Directions for this task:
Each line below that carries the string "Note" must appear in the answer.
··· Record excerpts ···
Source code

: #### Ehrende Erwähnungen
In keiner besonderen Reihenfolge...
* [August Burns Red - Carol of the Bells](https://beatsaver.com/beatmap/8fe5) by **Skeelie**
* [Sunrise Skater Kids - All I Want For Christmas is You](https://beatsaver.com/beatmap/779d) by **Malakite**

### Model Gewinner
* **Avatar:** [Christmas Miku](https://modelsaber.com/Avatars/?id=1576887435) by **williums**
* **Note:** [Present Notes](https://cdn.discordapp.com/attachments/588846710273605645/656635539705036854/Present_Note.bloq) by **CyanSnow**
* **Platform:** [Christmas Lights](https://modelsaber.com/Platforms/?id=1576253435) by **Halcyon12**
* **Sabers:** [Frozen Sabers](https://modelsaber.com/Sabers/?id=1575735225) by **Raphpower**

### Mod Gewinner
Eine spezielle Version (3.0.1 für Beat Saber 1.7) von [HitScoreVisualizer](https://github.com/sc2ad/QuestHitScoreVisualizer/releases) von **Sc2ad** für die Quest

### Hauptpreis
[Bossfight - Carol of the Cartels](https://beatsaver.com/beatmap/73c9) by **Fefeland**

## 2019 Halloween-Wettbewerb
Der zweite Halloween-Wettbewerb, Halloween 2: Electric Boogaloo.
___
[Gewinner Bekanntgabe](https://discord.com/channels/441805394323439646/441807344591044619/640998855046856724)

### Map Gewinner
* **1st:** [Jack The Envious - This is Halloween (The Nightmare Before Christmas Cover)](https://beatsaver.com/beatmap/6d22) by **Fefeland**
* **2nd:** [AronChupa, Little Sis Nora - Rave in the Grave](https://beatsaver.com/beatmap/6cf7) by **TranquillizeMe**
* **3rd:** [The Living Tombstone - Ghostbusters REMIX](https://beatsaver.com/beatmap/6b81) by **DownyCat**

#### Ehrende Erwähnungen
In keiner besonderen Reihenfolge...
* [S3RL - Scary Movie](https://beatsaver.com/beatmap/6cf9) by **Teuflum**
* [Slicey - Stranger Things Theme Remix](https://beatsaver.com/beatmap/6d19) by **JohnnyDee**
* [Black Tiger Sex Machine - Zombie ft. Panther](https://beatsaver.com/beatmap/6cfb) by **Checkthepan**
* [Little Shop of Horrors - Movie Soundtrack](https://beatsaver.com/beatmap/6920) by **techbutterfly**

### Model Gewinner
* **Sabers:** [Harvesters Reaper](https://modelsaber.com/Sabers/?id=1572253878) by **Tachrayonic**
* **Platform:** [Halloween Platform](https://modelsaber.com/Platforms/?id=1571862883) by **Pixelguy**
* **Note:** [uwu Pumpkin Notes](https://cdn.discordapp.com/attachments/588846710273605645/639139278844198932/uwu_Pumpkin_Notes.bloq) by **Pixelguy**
···
Expected answer:
* **Note:** [Present Notes](https://cdn.discordapp.com/attachments/588846710273605645/656635539705036854/Present_Note.bloq) by **CyanSnow**
* **Note:** [uwu Pumpkin Notes](https://cdn.discordapp.com/attachments/588846710273605645/639139278844198932/uwu_Pumpkin_Notes.bloq) by **Pixelguy**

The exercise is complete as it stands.